A perplexing development sweeps over Roman sarcophagi in the middle of the third century: the unexpected Entmythologisierung or "demythologization" of their imagery. These lavishly carved coffins, often sculpted with figural scenes of the most astonishing workmanship, had featured bold mythological characters since the very beginning of their mainstream production in the early second century, when inhumation had replaced cremation as the favored means for disposing of the dead. Evocative testament to Rome's ongoing love affair with classical Greek culture, they derived visual force from their resonance with an artistic tradition centuries old while providing catharsis and consolation to those still living. How then to make sense of this imagery's peculiar withering and subsequent abandonment on later sarcophagi, as mythological narratives were truncated, gods and heroes were excised, and genres featuring no mythic content whatsoever -- such as the late third century's endless procession of sarcophagi featuring bucolic shepherds and studious philosophers -- came to the fore? That it must represent a major shift of some kind in the cultural values of the Late Empire is usually taken for granted, given the central position occupied by sarcophagi in the Roman visual imagination of the third century. But no consensus exists regarding its precise significance; and most explanations proposed for the shift groan and collapse under the weight of other evidence.

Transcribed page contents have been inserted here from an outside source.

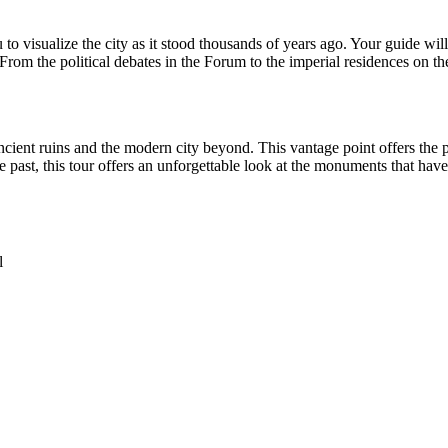
to visualize the city as it stood thousands of years ago. Your guide will 
From the political debates in the Forum to the imperial residences on th
ent ruins and the modern city beyond. This vantage point offers the per
 past, this tour offers an unforgettable look at the monuments that have
l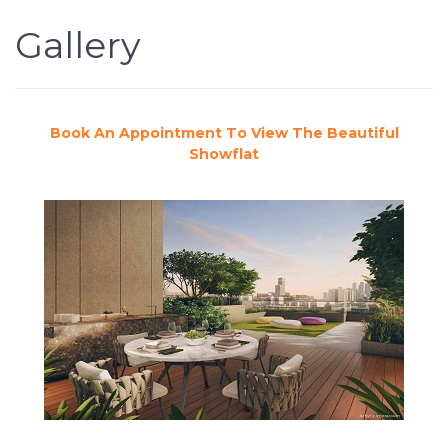
Gallery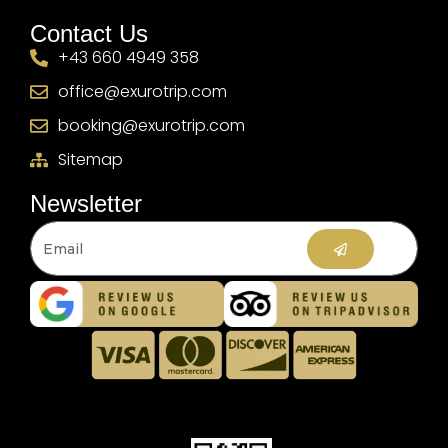
Contact Us
+43 660 4949 358
office@exurotrip.com
booking@exurotrip.com
Sitemap
Newsletter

This enigmatic phenomenon -- the extinction of mythological imagery on Roman sarcophagi -- is what this dissertation decisively reframes. For critical traction it turns to both archaeological and textual evidence, examining the altered spatial relationships between house and tomb that came to dominate in the Late Empire. This reveals what was at stake in sarcophagi's demythologization: new demands among the living, manifested across all social registers, for greater proximity to their dead. The dissertation thus integrates recent archaeological findings, social-scientific analysis of religious change, and analysis of hundreds of Roman metropolitan sarcophagi with a humanist's eye for shifts in cultural values as refracted through funerary art. The results will be of interest to Classicists, Archaeologists, and Art Historians as well as scholars of religious history and early Christianity.